Aquatec makes the Permeate Pump, visit them if you want more detail,
but the important bit is that it costs about $70, and is powered by the
pressure difference between the waste outlet of the RO unit (house
water pressure) and the drain (no pressure)and pumps the RO water into
the storage tank. This does three really good things; storage tank
pressure is close to house water pressure (about double a regular
system), RO membrane differential pressure also about double (better
filtering, higher flow rates), less waste water down the drain (mostly
due to filter flow).
Watergap is made by Arrowhead Brass, and its a kinda pricey faucet ($50
to $100 about), but it combines a water filter faucet with a dishwasher
airgap so you don't need to drill a hole in the sink to use get
filtered water. Has me dancing in circles, one caveat, current
production is suppose to work fine with a RO unit, but older units that
some net sellers have say don't use on RO.
http://www.ecotech-dla.com/dla-d.htm makes a $6 universal drain line
adapter that may be easier to install in the dishwasher to garbage
disposal line than the older saddle adapter to a drain pipe.
Price and quality information doesn't seem to exist. Ebay is cheapest,
local "water" professionals maybe the highest, and indeed what you
"need" may vary a LOT depending on local water conditions, especially
well water that has a high level of something you want removed like
iron (really just means one more filter body with some kind of resin
bed like a water softener uses sort of). Even with a lot of items
normalized, connector choices and the plumbing adapters can shift the
price a LOT, some maybe easier to use, or more durable, but the only
discussion I see are from vendors selling their own stuff.
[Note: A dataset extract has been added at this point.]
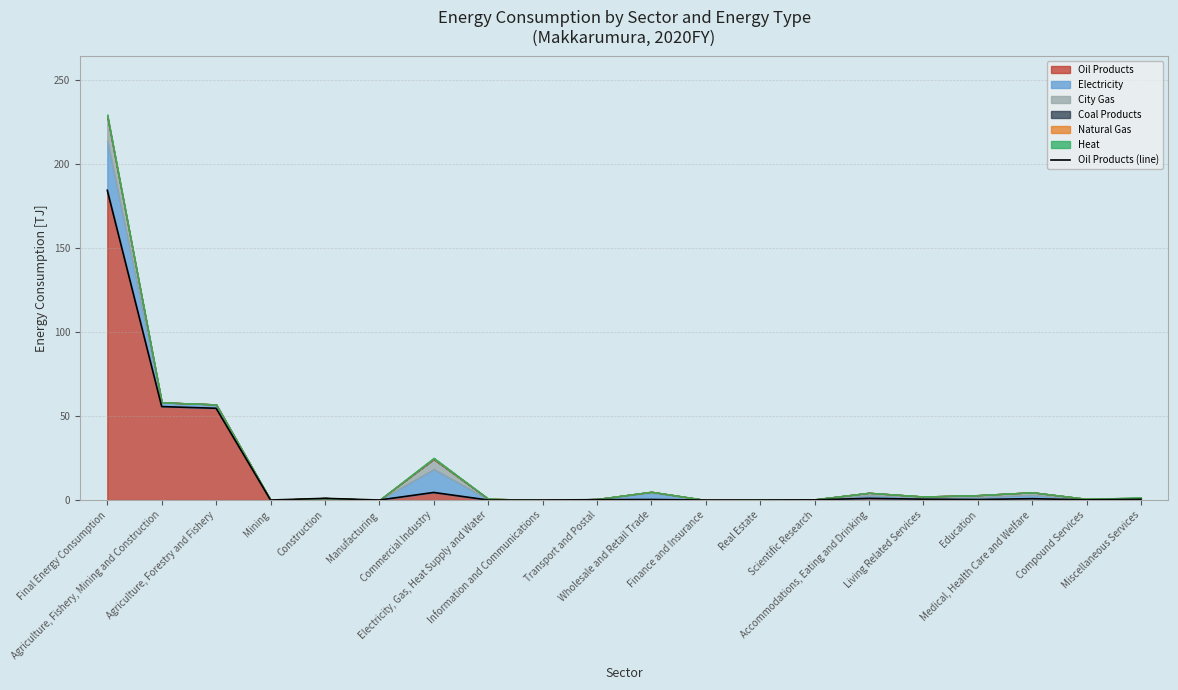

How many interior local peaks (higher than both neighbors) does the data have?

5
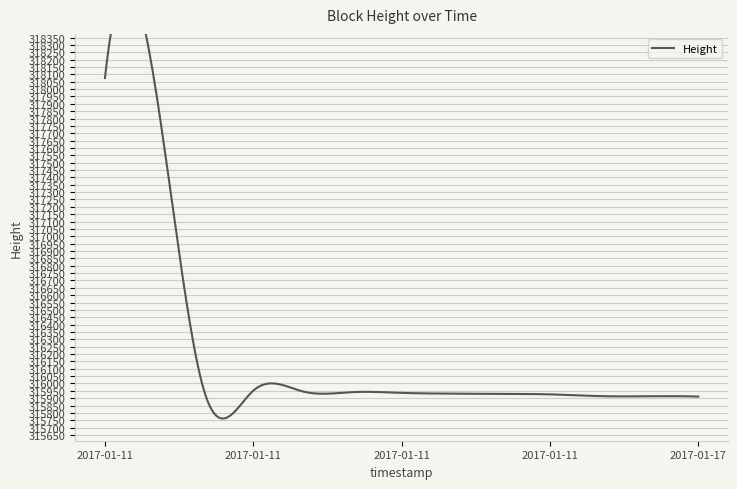

Does the chart display data point markers on the line(s)?

No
Hopefully
some of you here will have some suggestions. Lacking that Costco sells
a system by Watt with a permeate filter for about $270, and is great if
anything ever goes wrong.
I just know somebody is going to try and drag this thread into a
pointless discussion on the merits or lack of drinking RO water.
I wrangled with this and decided against zero waste. Permeate pump and
a AC booster pump cost about the same to buy, with likely a lower
lifetime cost on the permeate pump since its a pretty simple device and
uses no power. Issues to me are 10 gals or so a day of waste water, vs
no extra AC outlet handy under the sink, and perhaps false concerns
about pumping 10 or so gal per day of cold water down the hot water
line to the water heater, and the same amount of hot water out of the
water heater into the cold line (its a loop). This is exactly opposite
to the trick of putting a pump with a thermal switch on the farthest
faucet that pumps water from the hot to the cold line, so that water
doesn't go down the drain while you wait for hot water to come out.
Thanks for your help, and I hope some good info gets into this thread.